Resource wars? Aren't those situations where one nation invades and conquers another nation with known resources? Sort of like Saddam in Kuwait? Sort of like Japan attacking Pearl Harbor as a prelude to the march toward Indonesia's oil fields? Like Hitler invading the Balkens to get the oil fields, then attacking Russia for the same reason. Looks to me like war's not the alternative, it's been the plan for a long time.

As for "Excitement" and "fierce competition", think of the after effects of a bunch of nuclear blasts delivered to select Third World Mega cities. It would give a whole new meaning to the "Survivor" programs, with camera crews dressed in lead suits catching every round of the tooth and claw fight for survival. There's more than one way for "Demand Destruction" to occur.

Of course, our conquest of Iran had absolutely nothing (Bush Co. said), NOTHING, to do with oil, got that? :<(

E. Swanson

Like the US in Iraq - Noticed you missed that one - How could you miss the obvious?

Woops! A typo in the last line, should have been Iraq, not Iran.

I thought you were reporting from the future so I figured Iran was what you actually meant.
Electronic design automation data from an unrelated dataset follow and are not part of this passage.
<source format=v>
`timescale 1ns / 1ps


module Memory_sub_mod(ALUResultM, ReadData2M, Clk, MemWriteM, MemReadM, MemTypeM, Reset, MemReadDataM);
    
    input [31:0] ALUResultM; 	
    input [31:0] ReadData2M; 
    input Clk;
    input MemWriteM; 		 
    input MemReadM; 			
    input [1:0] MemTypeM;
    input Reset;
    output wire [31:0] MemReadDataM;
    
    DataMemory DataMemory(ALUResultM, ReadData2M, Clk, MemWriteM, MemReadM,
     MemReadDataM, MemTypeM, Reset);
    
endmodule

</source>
I thought he was talking about 1952, when the US and GB overthrew a democratic government in Iran and replaced it with a dictatorship, so their oil companies could regain control of Iran's oil supplies. Isn't it interesting how the US and British press never mention this when discussing the current frictions?

Resource wars for the last of a resource considered vital (which will appreciate, year on year, with certainty) are an entirely different level of conflict than speculative wars over future profit.
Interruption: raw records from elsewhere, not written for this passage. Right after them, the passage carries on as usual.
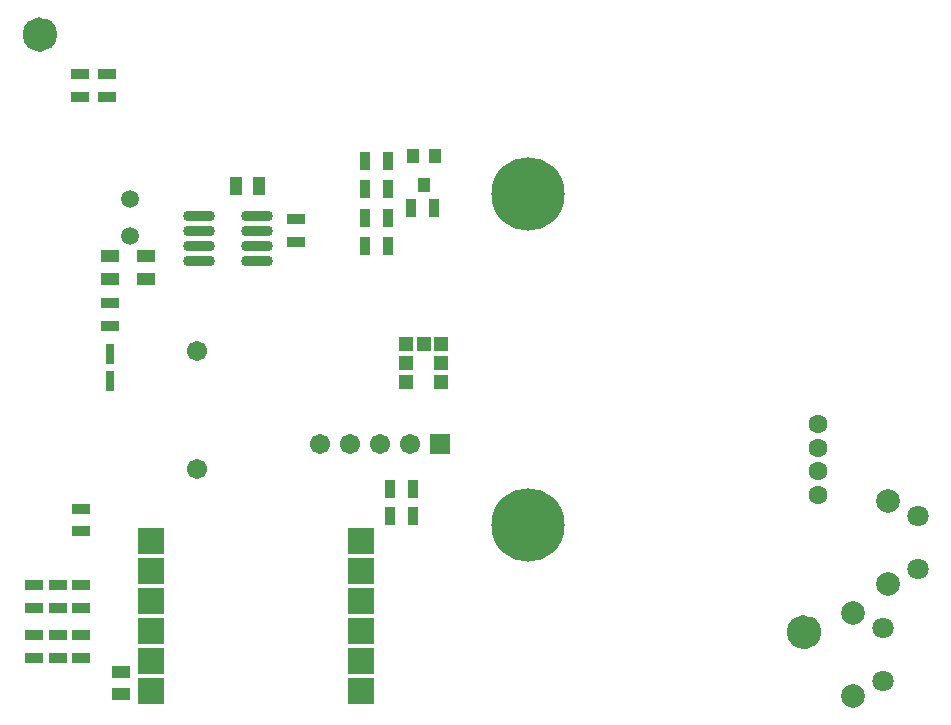
<source format=gbr>
%FSLAX43Y43*%
%MOMM*%
G71*
G01*
G75*
G04 Layer_Color=8388736*
%ADD10C,0.600*%
%ADD11R,0.550X1.450*%
%ADD12R,1.000X1.000*%
%ADD13R,0.900X0.950*%
%ADD14R,0.900X0.950*%
%ADD15R,0.762X1.372*%
%ADD16R,1.372X0.762*%
%ADD17R,1.372X0.864*%
%ADD18R,0.864X1.372*%
%ADD19O,2.500X0.700*%
%ADD20R,2.032X2.032*%
%ADD21C,0.300*%
%ADD22C,0.200*%
%ADD23C,1.500*%
%ADD24C,1.400*%
%ADD25C,1.600*%
%ADD26C,1.800*%
%ADD27C,1.300*%
%ADD28R,1.500X1.500*%
%ADD29C,6.000*%
%ADD30C,0.800*%
%ADD31R,0.800X2.000*%
%ADD32C,0.250*%
%ADD33C,0.508*%
%ADD34C,0.100*%
%ADD35C,0.152*%
%ADD36C,0.018*%
%ADD37C,0.013*%
%ADD38C,0.254*%
%ADD39C,0.400*%
%ADD40C,0.150*%
%ADD41C,0.500*%
%ADD42R,28.300X4.300*%
%ADD43C,1.500*%
%ADD44R,0.753X1.653*%
%ADD45R,1.203X1.203*%
%ADD46R,1.103X1.153*%
%ADD47R,1.103X1.153*%
%ADD48R,0.965X1.575*%
%ADD49R,1.575X0.965*%
%ADD50R,1.575X1.067*%
%ADD51R,1.067X1.575*%
%ADD52O,2.703X0.903*%
%ADD53R,2.235X2.235*%
%ADD54C,1.703*%
%ADD55C,1.603*%
%ADD56C,1.803*%
%ADD57C,2.003*%
%ADD58C,1.503*%
%ADD59R,1.703X1.703*%
%ADD60C,6.203*%
D43*
X22907Y-23100D02*
G03*
X22907Y-23100I-707J0D01*
G01*
X-41793Y27500D02*
G03*
X-41793Y27500I-707J0D01*
G01*
D44*
X-36600Y-1875D02*
D03*
Y475D02*
D03*
D45*
X-8500Y-300D02*
D03*
X-11500D02*
D03*
Y-1900D02*
D03*
X-8500D02*
D03*
Y1300D02*
D03*
X-11500D02*
D03*
X-10000D02*
D03*
D46*
X-10000Y14750D02*
D03*
X-9050Y17250D02*
D03*
D47*
X-10950Y17250D02*
D03*
D48*
X-13047Y14400D02*
D03*
X-14953D02*
D03*
X-10948Y-13300D02*
D03*
X-12852D02*
D03*
X-10948Y-11000D02*
D03*
X-12852D02*
D03*
X-13047Y9600D02*
D03*
X-14953D02*
D03*
X-13047Y12000D02*
D03*
X-14953D02*
D03*
X-13047Y16800D02*
D03*
X-14953D02*
D03*
X-9148Y12800D02*
D03*
X-11052D02*
D03*
D49*
X-39100Y24153D02*
D03*
Y22247D02*
D03*
X-39000Y-14552D02*
D03*
Y-12648D02*
D03*
X-39000Y-19147D02*
D03*
Y-21052D02*
D03*
X-41000Y-19147D02*
D03*
Y-21052D02*
D03*
X-43000Y-19147D02*
D03*
Y-21052D02*
D03*
X-39000Y-23347D02*
D03*
Y-25253D02*
D03*
X-41000Y-23347D02*
D03*
Y-25253D02*
D03*
X-43000Y-23347D02*
D03*
Y-25253D02*
D03*
X-20800Y9948D02*
D03*
Y11852D02*
D03*
X-36800Y24153D02*
D03*
Y22247D02*
D03*
X-36600Y2848D02*
D03*
Y4753D02*
D03*
D50*
X-35600Y-26448D02*
D03*
Y-28353D02*
D03*
X-33500Y8703D02*
D03*
Y6798D02*
D03*
X-36600Y8703D02*
D03*
Y6798D02*
D03*
D51*
X-23948Y14700D02*
D03*
X-25853D02*
D03*
D52*
X-29050Y12155D02*
D03*
Y10885D02*
D03*
Y9615D02*
D03*
Y8345D02*
D03*
X-24150Y12155D02*
D03*
Y10885D02*
D03*
Y9615D02*
D03*
Y8345D02*
D03*
D53*
X-33080Y-28124D02*
D03*
Y-25584D02*
D03*
Y-23044D02*
D03*
Y-20504D02*
D03*
Y-17964D02*
D03*
Y-15424D02*
D03*
X-15300Y-28124D02*
D03*
Y-25584D02*
D03*
Y-23044D02*
D03*
Y-20504D02*
D03*
Y-17964D02*
D03*
Y-15424D02*
D03*
D54*
X-29200Y-9300D02*
D03*
Y700D02*
D03*
X-18760Y-7200D02*
D03*
X-16220D02*
D03*
X-13680D02*
D03*
X-11140D02*
D03*
D55*
X23400Y-11500D02*
D03*
Y-5500D02*
D03*
Y-7500D02*
D03*
Y-9500D02*
D03*
D56*
X28850Y-22750D02*
D03*
Y-27250D02*
D03*
X31850Y-13250D02*
D03*
Y-17750D02*
D03*
D57*
X26350Y-21500D02*
D03*
Y-28500D02*
D03*
X29350Y-12000D02*
D03*
Y-19000D02*
D03*
D58*
X-34900Y10450D02*
D03*
Y13550D02*
D03*
D59*
X-8600Y-7200D02*
D03*
D60*
X-1200Y-14000D02*
D03*
Y14000D02*
D03*
M02*

</source>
It's the difference between "If we succeed, we could become rich" and "If we fail, we are certain to starve." The latter has all the power of the status quo behind it.

From an economic point of view, demand can never exceed supply over time.
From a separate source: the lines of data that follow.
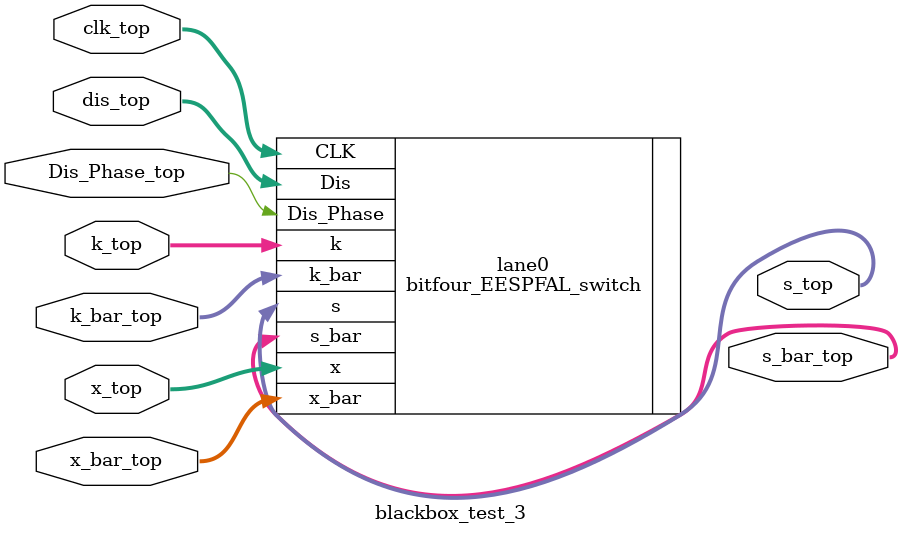
<source format=v>
module blackbox_test_3(
`ifdef USE_POWER_PINS	
	inout vdda1,
	inout GND_GPIO_top,
`endif
	input [BIT_SIZE-1:0] clk_top,
	input [BIT_SIZE-1:0] dis_top,
	input [BIT_SIZE-1:0] x_top,
	input [BIT_SIZE-1:0] x_bar_top,
	input [BIT_SIZE-1:0] k_top,
	input [BIT_SIZE-1:0] k_bar_top,

	output [BIT_SIZE-1:0] s_top,
	output [BIT_SIZE-1:0] s_bar_top,
	input Dis_Phase_top
	//inout GND_GPIO_top
);

parameter BIT_SIZE = 4;

bitfour_EESPFAL_switch lane0 (
`ifdef USE_POWER_PINS	
	.vdda1(vdda1), 
	.GND_GPIO(GND_GPIO_top), //Floating GND pin to trick OpenLane
`endif
	.s(s_top[3:0]),
	.s_bar(s_bar_top[3:0]),
	.x(x_top[3:0]),
	.x_bar(x_bar_top[3:0]),
	.k(k_top[3:0]),
	.k_bar(k_bar_top[3:0]),
	.CLK(clk_top[3:0]),
	.Dis(dis_top[3:0]),
	.Dis_Phase(Dis_Phase_top)
	//.GND_GPIO(GND_GPIO_top)
);	
endmodule

</source>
So, from an economic point of view, there is only demand for 75,000 Super Bowl tickets since that how many are available.

Which proves I still can't get my mind around economics.

In the super bowl case, the elasticity of supply is zero. That doesn't occur too often in the real world.

That's because sports teams are deeply ingrained in our culture as well as our tax system (and exempted from monopoly restrictions), and there are substantial auxiliary profits to be had in allowing fans to see the occasional game.

Even though the supply elasticity is zero, that wouldn't itself invalidate the laws of supply and demand. The owners would have an incentive to maximize their profit by jacking the prices up until they have slightly less than 75000 tickets.

But they allow things like waiting lists and lotteries for tickets instead (and punish scalpers), because those represent commitments to keep watching the game (which costs them nothing), keep voting to build new stadiums on taxpayer dollars, keep buying Packers jerseys and hats, keep trying to get seats at the nearly empty certain-loss games in midseason with nothing on the line, and in general support the team until your death. If the stadium seats for the Superbowl were strictly a narrow for-profit operation, they would be auctioned in order to maximize profit, essentially.

From an economic point of view, demand perfectly balances supply... as long as price is free to fluctuate.

If price is fixed too low then demand can easily exceed supply.... at the too low price.

If price is fixed too high then demand can easily be lower than supply ... at the too high price.

Well "demand" doesn't just mean "want" or "desire".
Demand is the want or desire to possess a good or service with the necessary goods, services, or financial instruments necessary to make a legal transaction for those goods or services.

Except that governments won't allow the market to go out of control with prices like that. Pricing regulation and rationing will be introduced, you'll get your certificate each month that will permit you to buy a certain amount of oil..... This is what governments do in economic disasters and war time, infact some governments have had to do that to keep a war economy functioning. Governments will want to ensure that oil remains affordable.